Keep your assets in a wallet that you control, not in a centralized, custodial exchange. It might seem like an unnecessary precaution but consider this; If the CEX became insolvent, what would happen to your assets?
Insolvency happens when a CEX reserves drop too low and cannot process users’ withdrawal requests. This was exactly what happened to FCoin back in 2020.
So while it may seem slightly drastic, why risk it? Keep your assets in a self-custodial wallet and save yourself the stress.

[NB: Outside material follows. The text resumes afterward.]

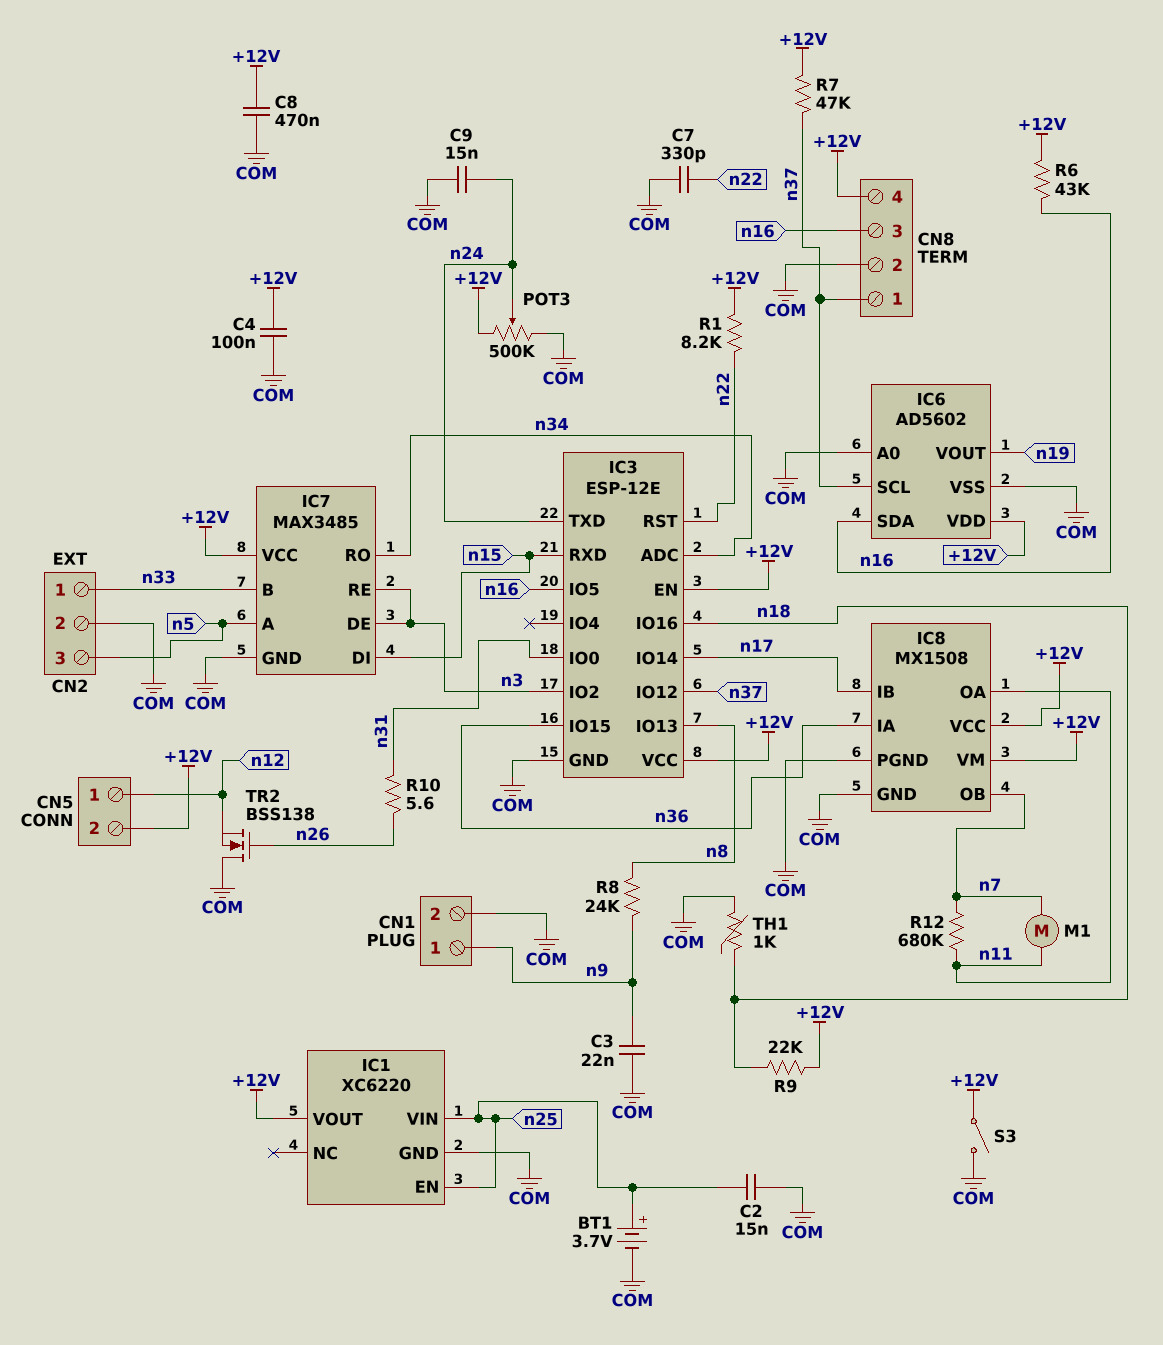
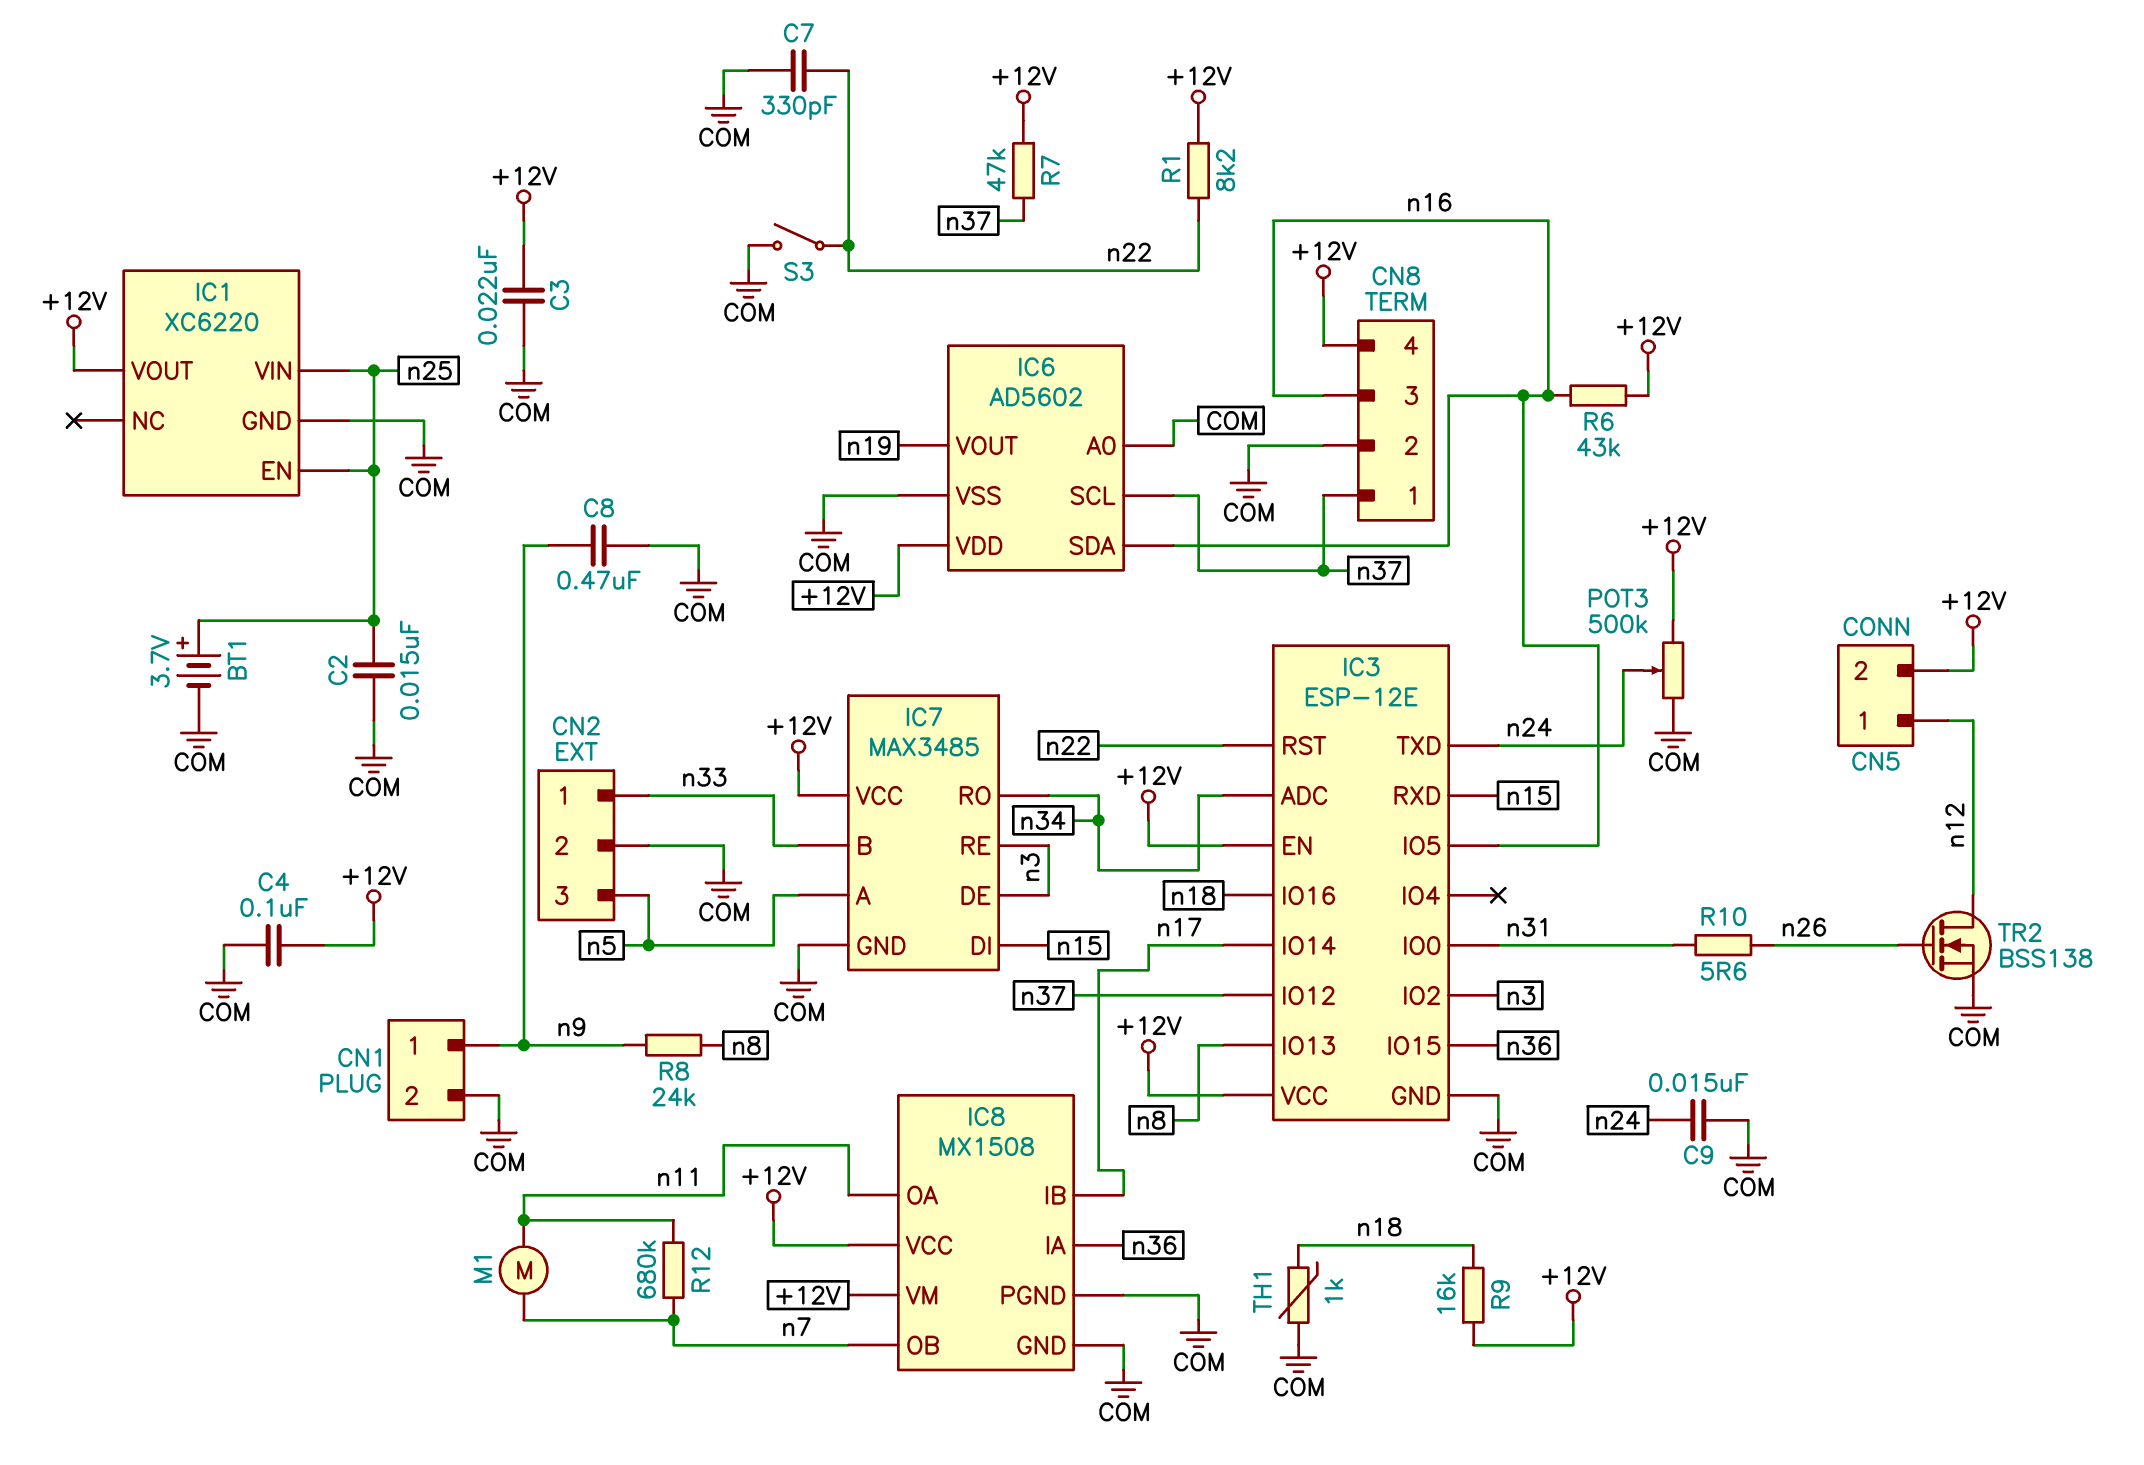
C3: 22nF (COM, n9) -> 22nF (+12V, COM)
C8: 470nF (+12V, COM) -> 470nF (COM, n9)
R9: 22k (+12V, n18) -> 16k (+12V, n18)
S3: switch (+12V, COM) -> switch (COM, n22)
TR2: NMOS BSS138 (G n26, D COM, S n12) -> NMOS BSS138 (G n26, D n12, S COM)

DeFi wallets come in 2 categories, Hot or Cold.
Usually, cold wallets are perceived as more secure since they work offline and come in the form of hardware (think like a hard disk or thumbdrive) but hot wallets allow you to access different DeFi platforms more easily and from different devices.
Tip #6: Don’t Overdo It
As the saying goes, Sell high, buy low.
With crypto price trends hitting a downward spiral, it might be tempting to buy more crypto. After all, ETH’s all time high was over $4K, with the average price ranging between $2–3K. At its current price of ~$1K, isn’t it tempting to buy up more?
Of course! But remember what we said in Tip #1? Stay calm. Evaluate your options and try not to get blinded by FOMO.
No one can accurately predict the bottom. Stay calm, be realistic and make smart decisions. A good rule of thumb is to never invest more than you can afford to lose.
Another good strategy is Dollar-Cost Averaging, also known as DCA. The concept is simple enough. It is a long-term strategy where instead of buying, say, ETH at $500 at once, you can buy a little at a time (Eg: $50 each week). This strategy gives you the flexibility to make changes to your DCA schedule should your priorities change as well as mitigates timing risk.
Bear markets don’t last forever but just as bears hunker down to hibernate in winter, us in the crypto space also need to make preparations for the winter ahead.
But winters don’t have to be all bleak. As an investor/trader, losses come with the territory. Traders who manage to successfully navigate through a bear market have a better chance of long-term success, so stay positive, trade safe and trade smart by following the strategies discussed above.